Let's download it and extract to data/preview dir:

In [None]:
%%script bash
mkdir -p data/preview
wget https://s3-eu-west-1.amazonaws.com/dbrain-datasets-ds/cindicator_09_08/preview.tar.gz -O data/preview.tar.gz
tar -xvf data/preview.tar.gz -C data/preview/

In [None]:
data_dir = "data/preview/"

Train model:

In [None]:
model.train(data_dir)
model.dump()

Time to test our model.

The model testing simulates online learning. At each step of testing we call `.predict` on a batch of samples and then `.update` on the same batch, but this time we provide you with the true answers.

In [None]:
model = lr_baseline_module.DSModel(assets_dir, dump_dir)
model.load()

In [None]:
markup = "data/preview/preview_markup.json"
test_data = "data/preview//"

In [None]:
import sys
from collections import defaultdict
import pandas as pd
from tqdm import tqdm

def markup2bytes(markup: {str: {str: object}}) -> bytes:
    df = defaultdict(list)
    for field in markup:
        for idx in markup[field]:
            df['id'].append(idx)
            df[field].append(markup[field][idx])
    df = pd.DataFrame.from_dict(df)
    return df.to_csv().encode()



with open(markup) as f:
    data = json.load(f)

predictions = {}
for filename in tqdm(sorted(data.keys())):
    csv = os.path.join(test_data, filename)
    with open(csv, 'rb') as f:
        csv = f.read()
    p = model.predict([csv])[0]
    predictions[filename] = p
    y = markup2bytes(data[filename])
    model.update([(csv, y)])

And there are the predictions of our model on the preview set. 

In [None]:
ordered_preds = []
ordered_answers = []
for fname, answers in data.items():
    answers = answers["question_answer"]
    for q_id, answer in answers.items():
        ordered_answers.append(answer)
        ordered_preds.append(predictions[fname]["question_answer"][int(q_id)])
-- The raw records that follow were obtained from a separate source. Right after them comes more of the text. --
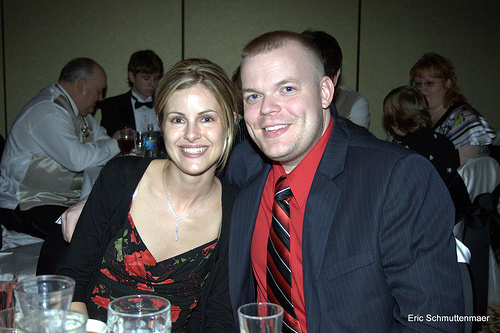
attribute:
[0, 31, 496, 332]
people — background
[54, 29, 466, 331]
man — smiling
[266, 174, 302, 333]
tie — striped, red, black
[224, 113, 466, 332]
jacket — striped, gray, black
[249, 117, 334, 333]
shirt — red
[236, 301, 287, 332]
flute — top, clear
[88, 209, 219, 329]
dress — flowered, floral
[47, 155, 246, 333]
sweater — black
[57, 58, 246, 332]
woman — smiling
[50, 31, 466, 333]
couple — smiling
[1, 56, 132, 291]
man — balding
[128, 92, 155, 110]
bowtie — black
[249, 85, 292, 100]
eyes — blue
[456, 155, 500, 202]
cover — silk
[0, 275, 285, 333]
glasses — various sizes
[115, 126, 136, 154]
glass — sitting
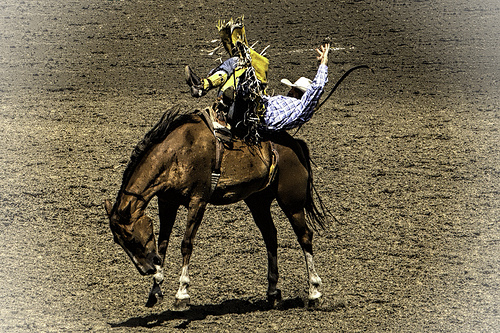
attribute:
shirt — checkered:
[265, 62, 329, 127]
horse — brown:
[101, 103, 323, 310]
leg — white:
[172, 193, 209, 310]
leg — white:
[144, 191, 185, 311]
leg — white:
[273, 194, 327, 313]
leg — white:
[242, 195, 286, 307]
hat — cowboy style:
[283, 69, 318, 90]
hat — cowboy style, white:
[281, 76, 314, 92]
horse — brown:
[102, 104, 349, 311]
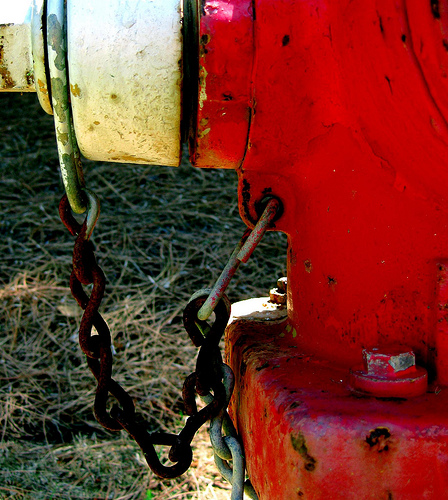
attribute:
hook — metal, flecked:
[197, 201, 275, 335]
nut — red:
[347, 343, 427, 399]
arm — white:
[2, 0, 184, 164]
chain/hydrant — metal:
[44, 80, 392, 487]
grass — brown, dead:
[109, 186, 215, 280]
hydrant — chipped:
[183, 89, 364, 311]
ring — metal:
[44, 0, 95, 221]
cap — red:
[344, 343, 429, 401]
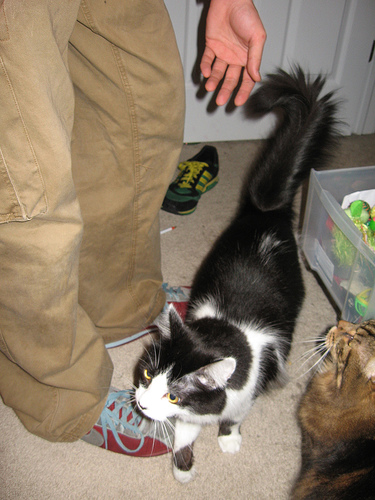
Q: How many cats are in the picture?
A: 2.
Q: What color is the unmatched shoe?
A: Green, black and yellow.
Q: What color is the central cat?
A: Black and white.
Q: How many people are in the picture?
A: 1.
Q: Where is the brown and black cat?
A: Lower right.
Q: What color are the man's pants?
A: Brown.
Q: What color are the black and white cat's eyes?
A: Yellow.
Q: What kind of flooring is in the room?
A: Carpet.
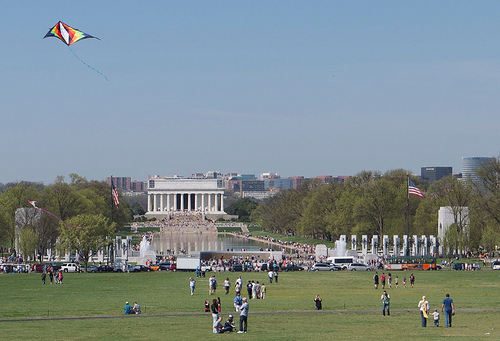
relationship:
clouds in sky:
[208, 25, 309, 108] [4, 4, 493, 194]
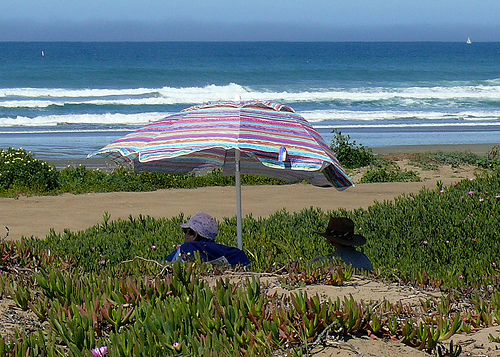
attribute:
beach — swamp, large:
[2, 136, 495, 348]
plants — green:
[0, 132, 422, 189]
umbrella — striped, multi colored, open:
[93, 98, 355, 276]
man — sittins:
[300, 214, 375, 281]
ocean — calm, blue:
[5, 4, 499, 129]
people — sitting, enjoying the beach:
[162, 209, 374, 281]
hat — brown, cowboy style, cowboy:
[315, 213, 367, 251]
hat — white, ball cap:
[184, 211, 223, 240]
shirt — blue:
[167, 242, 247, 267]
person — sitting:
[168, 213, 248, 269]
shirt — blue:
[315, 248, 373, 275]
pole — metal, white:
[233, 148, 249, 261]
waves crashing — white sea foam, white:
[3, 82, 498, 137]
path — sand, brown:
[5, 185, 433, 239]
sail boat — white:
[462, 33, 474, 45]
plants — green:
[2, 174, 499, 352]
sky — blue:
[3, 4, 499, 45]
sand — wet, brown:
[3, 132, 497, 157]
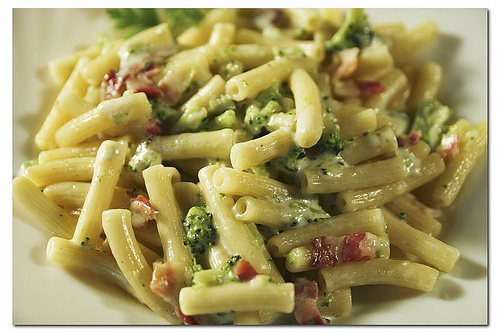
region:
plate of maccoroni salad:
[56, 45, 438, 319]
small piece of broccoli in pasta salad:
[179, 206, 213, 253]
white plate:
[19, 273, 111, 330]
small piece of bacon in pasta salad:
[311, 233, 376, 260]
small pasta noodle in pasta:
[142, 165, 184, 275]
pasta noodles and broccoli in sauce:
[216, 52, 331, 166]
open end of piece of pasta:
[226, 77, 248, 99]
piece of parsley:
[102, 8, 207, 31]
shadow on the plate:
[434, 25, 486, 101]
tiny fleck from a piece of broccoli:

Let's compute inverse log_loss of our model

In [None]:
from sklearn.metrics import log_loss
sample_weights = [1 if y == 0 else 1.5 for y in ordered_answers]
1 / log_loss(ordered_answers, ordered_preds, sample_weight=sample_weights)

On Dbrain, your model will go through almost the same process, although it will be trained on the full training set and it will be evaluated on the test set.